Shamron was intrigued by the idea. “Do you have any candidates in mind?”

“Only one.”

“Rimona?”

Gabriel smiled. “She’s the head of Collections, which means she’s responsible for recruiting and running a worldwide network of agents. She also happens to be your niece.”

“Perhaps I am eternal after all.” Shamron’s gaze was suddenly clouded by a memory. “Do you remember the day she fell off her scooter outside in the drive and tore the skin from her hip? The poor child was screaming with pain, but I was so distraught by the sight of all that blood I couldn’t comfort her. You were the one who applied the field dressing to her wound.”

“She still has the scar.”

“You were always good at fixing people, Gabriel.” Shamron indicated the circuits and vacuum tubes scattered across his worktable. “I can only make old radios sound like new again.”

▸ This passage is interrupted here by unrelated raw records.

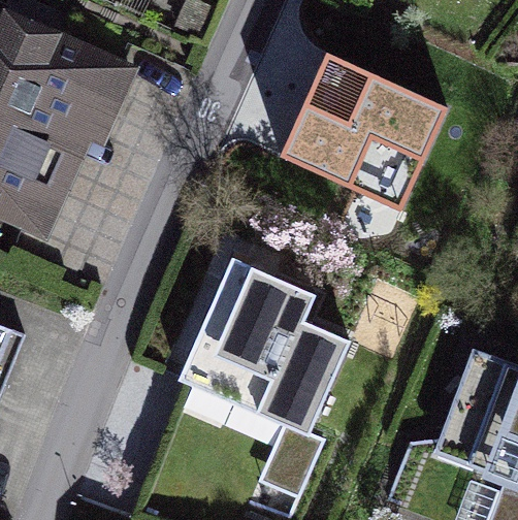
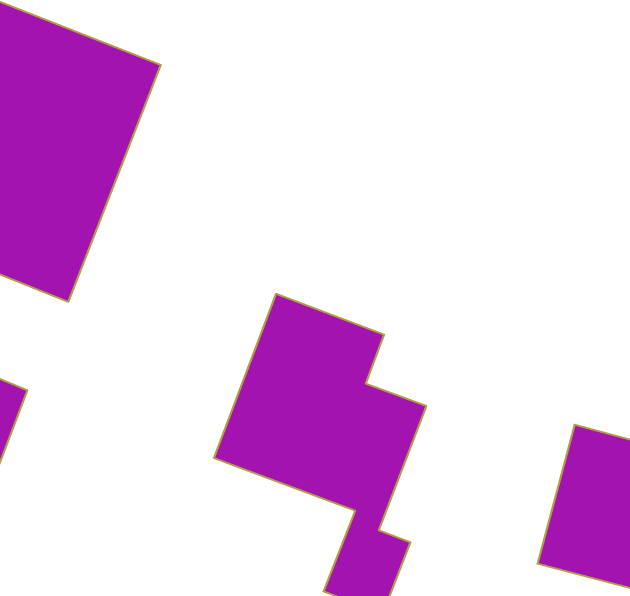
building: [273,51,450,193] -> none

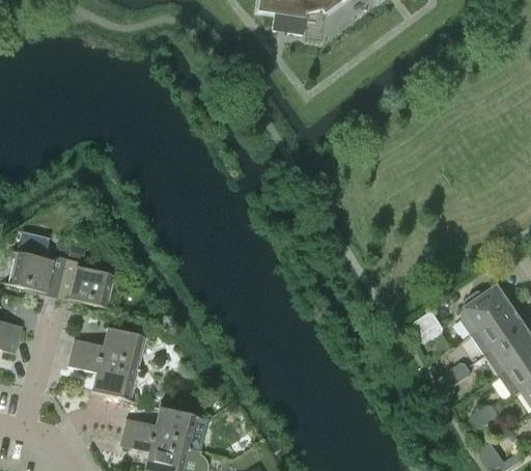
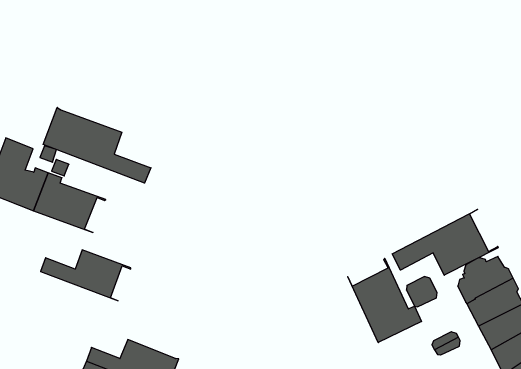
building: none -> [43,107,151,183]
building: none -> [392,209,498,275]
building: none -> [348,258,421,343]
building: [66,352,145,403] -> none

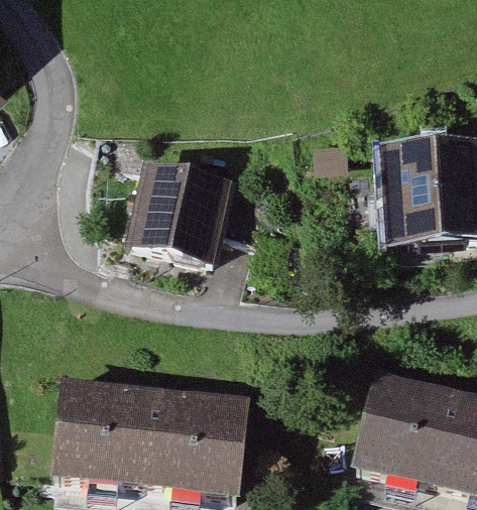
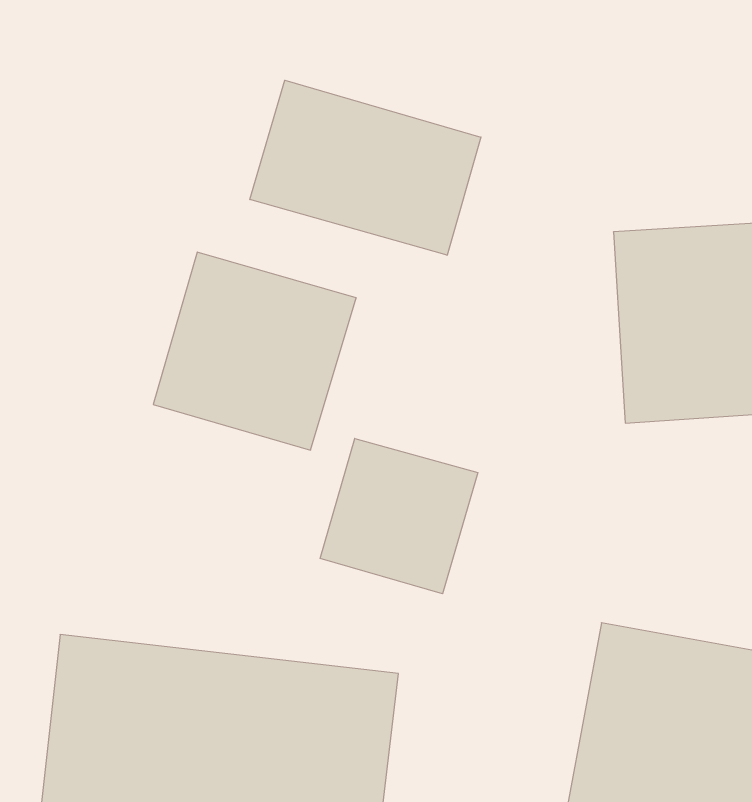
building: none -> [250,80,481,255]
building: none -> [320,438,478,594]

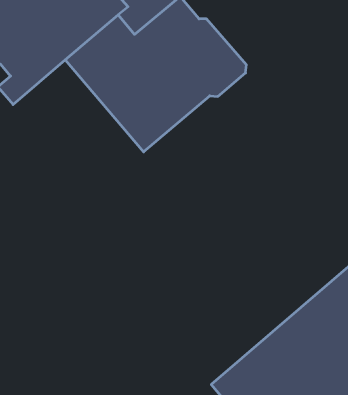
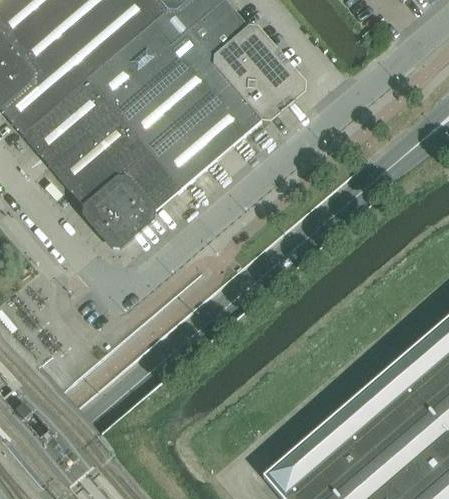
building: none -> [20,76,180,249]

“You built a country, Ari.”

“And an intelligence service,” he pointed out. “You would be wise to accept my advice every now and again.”

“What advice would you give me about Arkady Akimov?”

“Let someone else handle him.”

“Like who?”

“The Swiss or the British.”

“They’ve agreed to let me run the operation.”

“How generous of them.”

“I thought so.”

“And if things get messy?”

“The Swiss gave me a get-out-of-jail-free card.”

“What are you going to do about the Russian journalist who delivered the contaminated documents to Viktor?”

“By way of deception,” said Gabriel, reciting the first four words of the Office’s motto.

Shamron crushed out his cigarette. “That leaves Arkady.”

“I’m thinking about going into business with him.”

“What kind of business?”

“Money laundering, Ari. What else?”

“I thought Arkady did his laundry at RhineBank.”

“He does.”

“So why would he need you?”

“I’m still working on that.”

“There is a rather simple solution, you know.”

“What’s that?”

Shamron lit a fresh cigarette. “Close the Russian Laundromat.”